Die wohl hitzigste Debatte an den Finanzmärkten dreht sich zurzeit um die Inflationsaussichten. Steigende Inflationserwartungen haben Folgen für die Renditen, die künftige Geldpolitik und die Marktstimmung.
Inflation und Zinsen beeinflussen nicht nur die Stimmung zwischen „risk-on“ und „risk-off“ stärker als sonst, sondern wahrscheinlich auch die Erholungsrally, die sich in den Renditeunterschieden zwischen Value und Growth widerspiegelt. Um zu versuchen, die Zinsentwicklung richtig zu bestimmen, muss man den Nominalzins aufteilen in den Realzins und die Inflationserwartungen. Diese beiden Komponenten haben sich oft in entgegengesetzte Richtungen bewegt, weil sie potenziell unterschiedlich auf die Makroumgebung reagieren. Die Inflation kann empfindlicher auf Rohstoffpreise, Engpässe bei Angebot und Nachfrage oder Währungsabwertung reagieren, die Realzinsen hingegen eher auf die Wachstumserwartungen.
Wir können frühere Marktperioden oder -regimes in Abhängigkeit von der Inflation und der Entwicklung der Realzinsen aufschlüsseln.

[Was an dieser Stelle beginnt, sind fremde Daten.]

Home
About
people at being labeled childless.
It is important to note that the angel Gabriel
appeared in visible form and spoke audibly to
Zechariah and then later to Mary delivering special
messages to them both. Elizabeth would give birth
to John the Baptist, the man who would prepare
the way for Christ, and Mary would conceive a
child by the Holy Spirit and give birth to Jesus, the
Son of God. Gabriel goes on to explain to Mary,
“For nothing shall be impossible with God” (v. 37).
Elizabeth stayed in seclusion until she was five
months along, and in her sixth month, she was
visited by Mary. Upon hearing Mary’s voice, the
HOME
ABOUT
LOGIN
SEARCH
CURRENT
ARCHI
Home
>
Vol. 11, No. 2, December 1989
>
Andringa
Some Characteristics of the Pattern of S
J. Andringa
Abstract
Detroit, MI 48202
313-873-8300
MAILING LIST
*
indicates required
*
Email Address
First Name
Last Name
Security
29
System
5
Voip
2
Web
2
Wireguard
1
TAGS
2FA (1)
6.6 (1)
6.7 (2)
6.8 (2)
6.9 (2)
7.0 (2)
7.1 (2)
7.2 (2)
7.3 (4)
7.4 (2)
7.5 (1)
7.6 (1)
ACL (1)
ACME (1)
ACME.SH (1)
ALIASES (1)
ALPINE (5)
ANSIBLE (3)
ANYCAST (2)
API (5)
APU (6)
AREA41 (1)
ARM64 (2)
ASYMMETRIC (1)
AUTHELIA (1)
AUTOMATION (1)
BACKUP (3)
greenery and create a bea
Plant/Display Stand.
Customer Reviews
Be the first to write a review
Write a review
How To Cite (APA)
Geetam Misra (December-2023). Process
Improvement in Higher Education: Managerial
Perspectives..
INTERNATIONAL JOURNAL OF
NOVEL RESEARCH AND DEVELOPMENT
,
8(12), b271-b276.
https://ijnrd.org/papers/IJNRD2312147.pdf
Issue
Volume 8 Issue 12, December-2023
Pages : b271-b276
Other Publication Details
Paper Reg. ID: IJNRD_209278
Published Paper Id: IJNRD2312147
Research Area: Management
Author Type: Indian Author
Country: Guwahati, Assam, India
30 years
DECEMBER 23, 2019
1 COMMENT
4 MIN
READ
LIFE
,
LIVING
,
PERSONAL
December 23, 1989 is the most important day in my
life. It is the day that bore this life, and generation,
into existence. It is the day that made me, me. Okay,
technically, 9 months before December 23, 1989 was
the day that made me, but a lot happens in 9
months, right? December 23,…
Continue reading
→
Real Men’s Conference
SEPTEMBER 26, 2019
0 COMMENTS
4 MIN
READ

Wenn beispielsweise beide positiv sind, wie es derzeit der Fall ist, definieren wir das Regime als „Zyklusmitte“, und wenn beide sinken, als „Rezession“. In Abbildung 4 verwenden wir US-Inflations- und Realzinsdaten zur Definition von Bedingungen und betrachten die wöchentlichen Renditen von Value gegenüber Growth.
Value entwickelt sich historisch bei steigenden Inflationsraten und Realzinsen besser
Abbildung 4: Value- gegenüber Growth-Renditen in Abhängigkeit vom Realzins- und Inflationsregime
Während des Referenzzeitraums schnitt Value im Durchschnitt schlechter ab als Growth. Aber die einzigen Perioden, in denen sich Value-Aktien besser entwickelten als Growth-Aktien, waren Wochen, in denen sowohl die Inflation als auch die Realzinsen gestiegen sind. Dies ist das Regime Zyklusmitte, oben rechts. Unseres Erachtens werden wir uns in den kommenden sechs bis zwölf Monaten in einem solchen Umfeld befinden, da sowohl die Inflations- als auch die Wachstumserwartungen nach oben gehen dürften, wenn sich die Weltwirtschaft von der Pandemie erholt. Ein solches Szenario spricht unseres Erachtens dafür, Value weiterhin stärker zu gewichten als Growth, wenn man einen baldigen Anstieg der Inflation und der Realzinsen erwartet.
Was jetzt wichtig ist
Unserer Meinung nach gibt es gute fundamentale Gründe dafür, Value gegenüber Growth taktisch überzugewichten. In dieser Studie skizzieren wir drei quantitative Gründe, die diese Einschätzung unterstützen. Wir werden die Bewertungsunterschiede zwischen billigen und teuren Aktien, den geldpolitischen Impuls und die Entwicklung der Inflation und der Realrenditen weiterhin genau beobachten.